[MATERIAL]:
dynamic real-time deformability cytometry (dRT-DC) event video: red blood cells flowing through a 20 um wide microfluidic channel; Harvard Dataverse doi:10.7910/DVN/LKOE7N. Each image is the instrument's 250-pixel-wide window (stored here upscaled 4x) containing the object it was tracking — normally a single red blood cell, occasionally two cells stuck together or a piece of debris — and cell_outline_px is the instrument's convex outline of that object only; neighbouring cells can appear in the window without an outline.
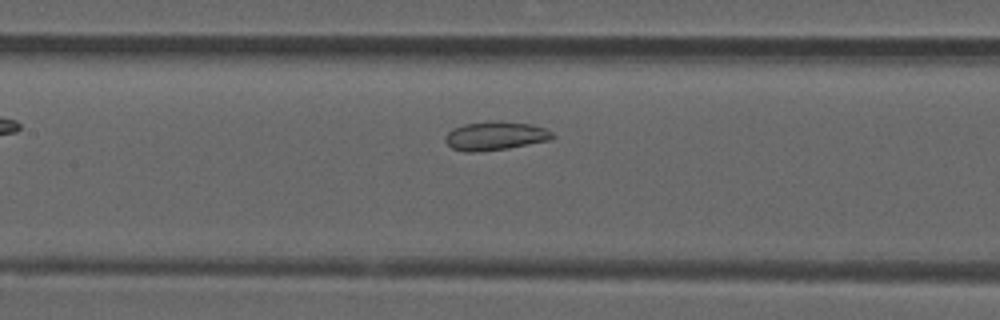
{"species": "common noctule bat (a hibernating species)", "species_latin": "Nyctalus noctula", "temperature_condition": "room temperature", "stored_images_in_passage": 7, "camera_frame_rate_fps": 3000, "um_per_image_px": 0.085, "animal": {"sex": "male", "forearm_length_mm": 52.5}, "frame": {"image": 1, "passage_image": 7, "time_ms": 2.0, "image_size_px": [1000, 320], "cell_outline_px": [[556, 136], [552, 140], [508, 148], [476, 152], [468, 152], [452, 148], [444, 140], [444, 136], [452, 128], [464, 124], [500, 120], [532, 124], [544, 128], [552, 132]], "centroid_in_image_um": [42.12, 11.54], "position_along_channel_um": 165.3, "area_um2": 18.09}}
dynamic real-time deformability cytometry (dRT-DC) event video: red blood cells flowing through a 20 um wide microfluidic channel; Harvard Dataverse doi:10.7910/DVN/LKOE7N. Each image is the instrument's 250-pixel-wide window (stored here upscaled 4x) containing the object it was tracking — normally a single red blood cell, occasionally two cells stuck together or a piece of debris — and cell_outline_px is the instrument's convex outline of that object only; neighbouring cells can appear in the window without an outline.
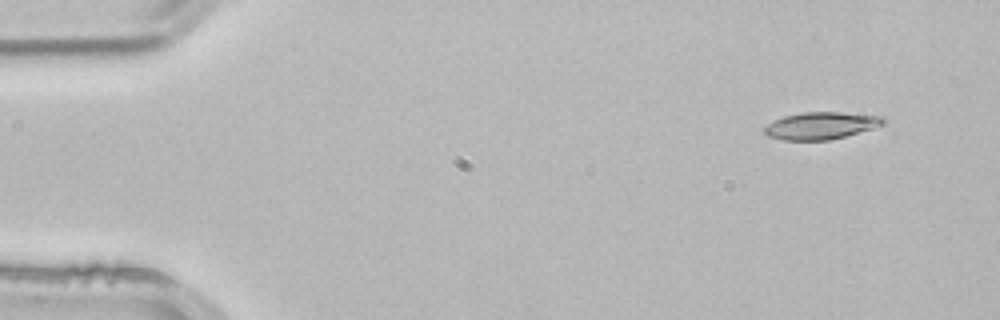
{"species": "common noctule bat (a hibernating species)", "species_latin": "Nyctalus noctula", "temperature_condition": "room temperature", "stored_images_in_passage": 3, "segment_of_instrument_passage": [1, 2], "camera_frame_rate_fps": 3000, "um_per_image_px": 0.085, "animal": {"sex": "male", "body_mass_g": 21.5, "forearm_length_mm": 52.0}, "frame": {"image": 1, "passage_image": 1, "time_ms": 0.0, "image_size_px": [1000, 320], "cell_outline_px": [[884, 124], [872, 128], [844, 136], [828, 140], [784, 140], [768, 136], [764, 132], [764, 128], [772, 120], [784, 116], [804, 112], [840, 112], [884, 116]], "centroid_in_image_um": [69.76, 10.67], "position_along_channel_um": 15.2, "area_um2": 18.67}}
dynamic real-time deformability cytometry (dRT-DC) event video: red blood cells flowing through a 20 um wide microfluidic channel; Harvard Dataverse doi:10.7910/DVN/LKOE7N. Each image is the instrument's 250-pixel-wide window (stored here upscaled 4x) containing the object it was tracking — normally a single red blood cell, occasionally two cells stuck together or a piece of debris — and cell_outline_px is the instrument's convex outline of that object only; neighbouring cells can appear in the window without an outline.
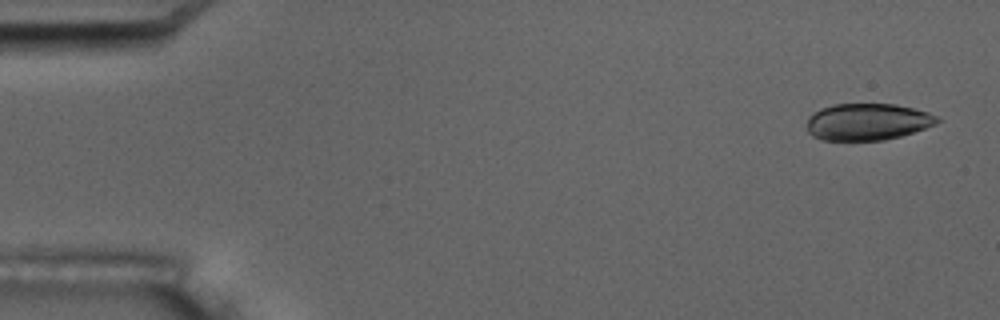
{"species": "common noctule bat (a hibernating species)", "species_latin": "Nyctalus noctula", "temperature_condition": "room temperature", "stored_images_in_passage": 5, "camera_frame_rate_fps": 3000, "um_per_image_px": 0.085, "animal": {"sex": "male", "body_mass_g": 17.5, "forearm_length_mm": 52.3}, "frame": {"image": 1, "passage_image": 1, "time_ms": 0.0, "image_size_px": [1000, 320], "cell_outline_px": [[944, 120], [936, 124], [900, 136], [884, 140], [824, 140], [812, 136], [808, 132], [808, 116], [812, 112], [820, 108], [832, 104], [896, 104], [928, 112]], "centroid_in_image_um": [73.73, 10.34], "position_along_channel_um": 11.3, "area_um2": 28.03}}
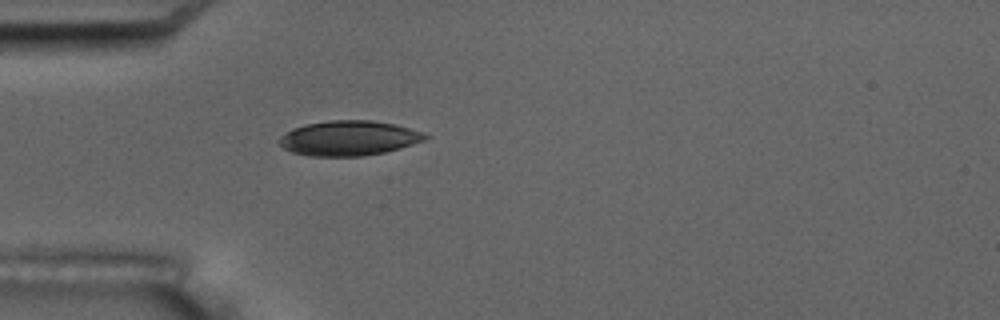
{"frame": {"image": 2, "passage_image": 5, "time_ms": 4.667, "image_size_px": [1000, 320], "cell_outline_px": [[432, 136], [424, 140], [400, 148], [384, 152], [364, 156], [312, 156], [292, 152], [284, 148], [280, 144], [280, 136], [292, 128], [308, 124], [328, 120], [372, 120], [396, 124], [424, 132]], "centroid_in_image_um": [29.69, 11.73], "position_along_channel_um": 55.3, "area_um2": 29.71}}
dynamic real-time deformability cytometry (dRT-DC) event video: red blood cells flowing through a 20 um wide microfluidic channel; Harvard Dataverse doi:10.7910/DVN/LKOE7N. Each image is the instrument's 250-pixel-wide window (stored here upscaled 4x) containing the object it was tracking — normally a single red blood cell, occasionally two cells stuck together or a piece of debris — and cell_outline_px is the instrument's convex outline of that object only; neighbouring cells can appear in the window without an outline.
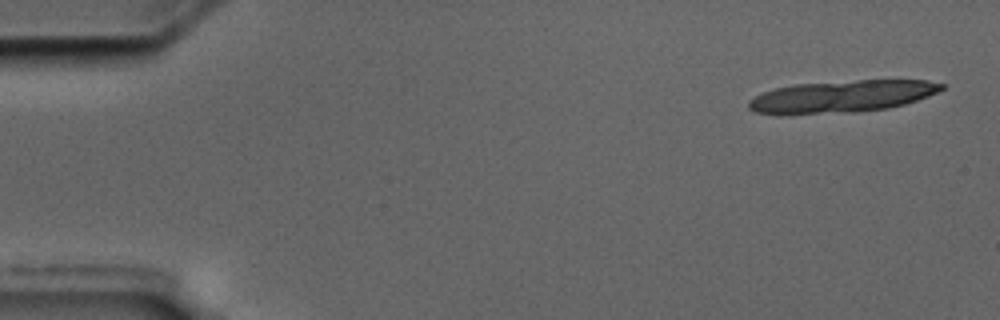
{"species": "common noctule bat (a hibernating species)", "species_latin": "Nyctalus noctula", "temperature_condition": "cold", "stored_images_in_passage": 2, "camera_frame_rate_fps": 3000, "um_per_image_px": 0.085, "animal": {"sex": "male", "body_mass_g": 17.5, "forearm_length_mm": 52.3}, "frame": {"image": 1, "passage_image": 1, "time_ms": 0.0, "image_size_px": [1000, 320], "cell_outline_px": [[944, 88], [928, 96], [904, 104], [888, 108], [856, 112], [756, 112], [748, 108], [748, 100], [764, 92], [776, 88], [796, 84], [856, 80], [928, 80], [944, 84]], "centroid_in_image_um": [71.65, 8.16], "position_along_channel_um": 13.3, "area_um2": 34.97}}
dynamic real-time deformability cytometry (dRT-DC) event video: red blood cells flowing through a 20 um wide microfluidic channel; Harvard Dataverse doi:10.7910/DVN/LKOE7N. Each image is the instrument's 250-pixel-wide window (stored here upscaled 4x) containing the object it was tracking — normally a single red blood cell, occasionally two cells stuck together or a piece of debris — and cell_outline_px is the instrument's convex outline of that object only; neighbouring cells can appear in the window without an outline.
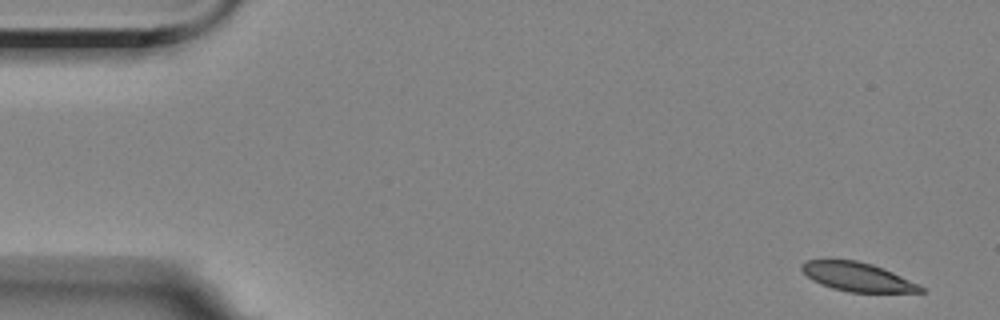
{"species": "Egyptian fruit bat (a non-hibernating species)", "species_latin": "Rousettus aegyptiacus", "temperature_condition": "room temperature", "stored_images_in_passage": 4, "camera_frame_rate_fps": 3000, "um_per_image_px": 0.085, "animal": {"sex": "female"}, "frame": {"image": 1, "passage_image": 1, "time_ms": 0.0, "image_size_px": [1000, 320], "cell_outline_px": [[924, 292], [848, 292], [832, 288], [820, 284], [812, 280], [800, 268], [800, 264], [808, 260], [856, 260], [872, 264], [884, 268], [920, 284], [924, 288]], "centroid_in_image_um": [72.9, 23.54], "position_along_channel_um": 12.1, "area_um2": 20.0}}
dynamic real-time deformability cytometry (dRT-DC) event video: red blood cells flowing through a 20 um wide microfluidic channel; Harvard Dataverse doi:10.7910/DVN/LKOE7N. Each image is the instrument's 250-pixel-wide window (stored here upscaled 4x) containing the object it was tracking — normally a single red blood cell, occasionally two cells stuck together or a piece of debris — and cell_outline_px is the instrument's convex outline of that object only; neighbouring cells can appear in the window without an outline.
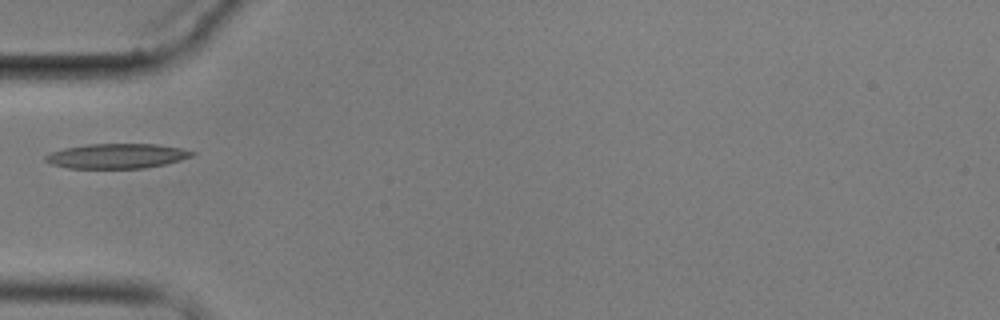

[WORK TO BE COMPLETED]: Repeat the data exactly, dropping every picture it holds.

[REPLY TO THE TASK]:
dynamic real-time deformability cytometry (dRT-DC) event video: red blood cells flowing through a 20 um wide microfluidic channel; Harvard Dataverse doi:10.7910/DVN/LKOE7N. Each image is the instrument's 250-pixel-wide window (stored here upscaled 4x) containing the object it was tracking — normally a single red blood cell, occasionally two cells stuck together or a piece of debris — and cell_outline_px is the instrument's convex outline of that object only; neighbouring cells can appear in the window without an outline.
{"species": "common noctule bat (a hibernating species)", "species_latin": "Nyctalus noctula", "temperature_condition": "room temperature", "stored_images_in_passage": 7, "camera_frame_rate_fps": 3000, "um_per_image_px": 0.085, "animal": {"sex": "male", "forearm_length_mm": 52.5}, "frame": {"image": 1, "passage_image": 7, "time_ms": 2.0, "image_size_px": [1000, 320], "cell_outline_px": [[556, 136], [552, 140], [508, 148], [476, 152], [468, 152], [452, 148], [444, 140], [444, 136], [452, 128], [464, 124], [500, 120], [532, 124], [544, 128], [552, 132]], "centroid_in_image_um": [42.12, 11.54], "position_along_channel_um": 165.3, "area_um2": 18.09}}
dynamic real-time deformability cytometry (dRT-DC) event video: red blood cells flowing through a 20 um wide microfluidic channel; Harvard Dataverse doi:10.7910/DVN/LKOE7N. Each image is the instrument's 250-pixel-wide window (stored here upscaled 4x) containing the object it was tracking — normally a single red blood cell, occasionally two cells stuck together or a piece of debris — and cell_outline_px is the instrument's convex outline of that object only; neighbouring cells can appear in the window without an outline.
{"species": "common noctule bat (a hibernating species)", "species_latin": "Nyctalus noctula", "temperature_condition": "room temperature", "stored_images_in_passage": 3, "segment_of_instrument_passage": [1, 2], "camera_frame_rate_fps": 3000, "um_per_image_px": 0.085, "animal": {"sex": "male", "body_mass_g": 21.5, "forearm_length_mm": 52.0}, "frame": {"image": 1, "passage_image": 1, "time_ms": 0.0, "image_size_px": [1000, 320], "cell_outline_px": [[884, 124], [872, 128], [844, 136], [828, 140], [784, 140], [768, 136], [764, 132], [764, 128], [772, 120], [784, 116], [804, 112], [840, 112], [884, 116]], "centroid_in_image_um": [69.76, 10.67], "position_along_channel_um": 15.2, "area_um2": 18.67}}
dynamic real-time deformability cytometry (dRT-DC) event video: red blood cells flowing through a 20 um wide microfluidic channel; Harvard Dataverse doi:10.7910/DVN/LKOE7N. Each image is the instrument's 250-pixel-wide window (stored here upscaled 4x) containing the object it was tracking — normally a single red blood cell, occasionally two cells stuck together or a piece of debris — and cell_outline_px is the instrument's convex outline of that object only; neighbouring cells can appear in the window without an outline.
{"species": "common noctule bat (a hibernating species)", "species_latin": "Nyctalus noctula", "temperature_condition": "room temperature", "stored_images_in_passage": 5, "camera_frame_rate_fps": 3000, "um_per_image_px": 0.085, "animal": {"sex": "male", "body_mass_g": 17.5, "forearm_length_mm": 52.3}, "frame": {"image": 1, "passage_image": 1, "time_ms": 0.0, "image_size_px": [1000, 320], "cell_outline_px": [[944, 120], [936, 124], [900, 136], [884, 140], [824, 140], [812, 136], [808, 132], [808, 116], [812, 112], [820, 108], [832, 104], [896, 104], [928, 112]], "centroid_in_image_um": [73.73, 10.34], "position_along_channel_um": 11.3, "area_um2": 28.03}}
{"frame": {"image": 2, "passage_image": 5, "time_ms": 4.667, "image_size_px": [1000, 320], "cell_outline_px": [[432, 136], [424, 140], [400, 148], [384, 152], [364, 156], [312, 156], [292, 152], [284, 148], [280, 144], [280, 136], [292, 128], [308, 124], [328, 120], [372, 120], [396, 124], [424, 132]], "centroid_in_image_um": [29.69, 11.73], "position_along_channel_um": 55.3, "area_um2": 29.71}}
dynamic real-time deformability cytometry (dRT-DC) event video: red blood cells flowing through a 20 um wide microfluidic channel; Harvard Dataverse doi:10.7910/DVN/LKOE7N. Each image is the instrument's 250-pixel-wide window (stored here upscaled 4x) containing the object it was tracking — normally a single red blood cell, occasionally two cells stuck together or a piece of debris — and cell_outline_px is the instrument's convex outline of that object only; neighbouring cells can appear in the window without an outline.
{"species": "common noctule bat (a hibernating species)", "species_latin": "Nyctalus noctula", "temperature_condition": "cold", "stored_images_in_passage": 2, "camera_frame_rate_fps": 3000, "um_per_image_px": 0.085, "animal": {"sex": "male", "body_mass_g": 17.5, "forearm_length_mm": 52.3}, "frame": {"image": 1, "passage_image": 1, "time_ms": 0.0, "image_size_px": [1000, 320], "cell_outline_px": [[944, 88], [928, 96], [904, 104], [888, 108], [856, 112], [756, 112], [748, 108], [748, 100], [764, 92], [776, 88], [796, 84], [856, 80], [928, 80], [944, 84]], "centroid_in_image_um": [71.65, 8.16], "position_along_channel_um": 13.3, "area_um2": 34.97}}
dynamic real-time deformability cytometry (dRT-DC) event video: red blood cells flowing through a 20 um wide microfluidic channel; Harvard Dataverse doi:10.7910/DVN/LKOE7N. Each image is the instrument's 250-pixel-wide window (stored here upscaled 4x) containing the object it was tracking — normally a single red blood cell, occasionally two cells stuck together or a piece of debris — and cell_outline_px is the instrument's convex outline of that object only; neighbouring cells can appear in the window without an outline.
{"species": "Egyptian fruit bat (a non-hibernating species)", "species_latin": "Rousettus aegyptiacus", "temperature_condition": "room temperature", "stored_images_in_passage": 4, "camera_frame_rate_fps": 3000, "um_per_image_px": 0.085, "animal": {"sex": "female"}, "frame": {"image": 1, "passage_image": 1, "time_ms": 0.0, "image_size_px": [1000, 320], "cell_outline_px": [[924, 292], [848, 292], [832, 288], [820, 284], [812, 280], [800, 268], [800, 264], [808, 260], [856, 260], [872, 264], [884, 268], [920, 284], [924, 288]], "centroid_in_image_um": [72.9, 23.54], "position_along_channel_um": 12.1, "area_um2": 20.0}}
dynamic real-time deformability cytometry (dRT-DC) event video: red blood cells flowing through a 20 um wide microfluidic channel; Harvard Dataverse doi:10.7910/DVN/LKOE7N. Each image is the instrument's 250-pixel-wide window (stored here upscaled 4x) containing the object it was tracking — normally a single red blood cell, occasionally two cells stuck together or a piece of debris — and cell_outline_px is the instrument's convex outline of that object only; neighbouring cells can appear in the window without an outline.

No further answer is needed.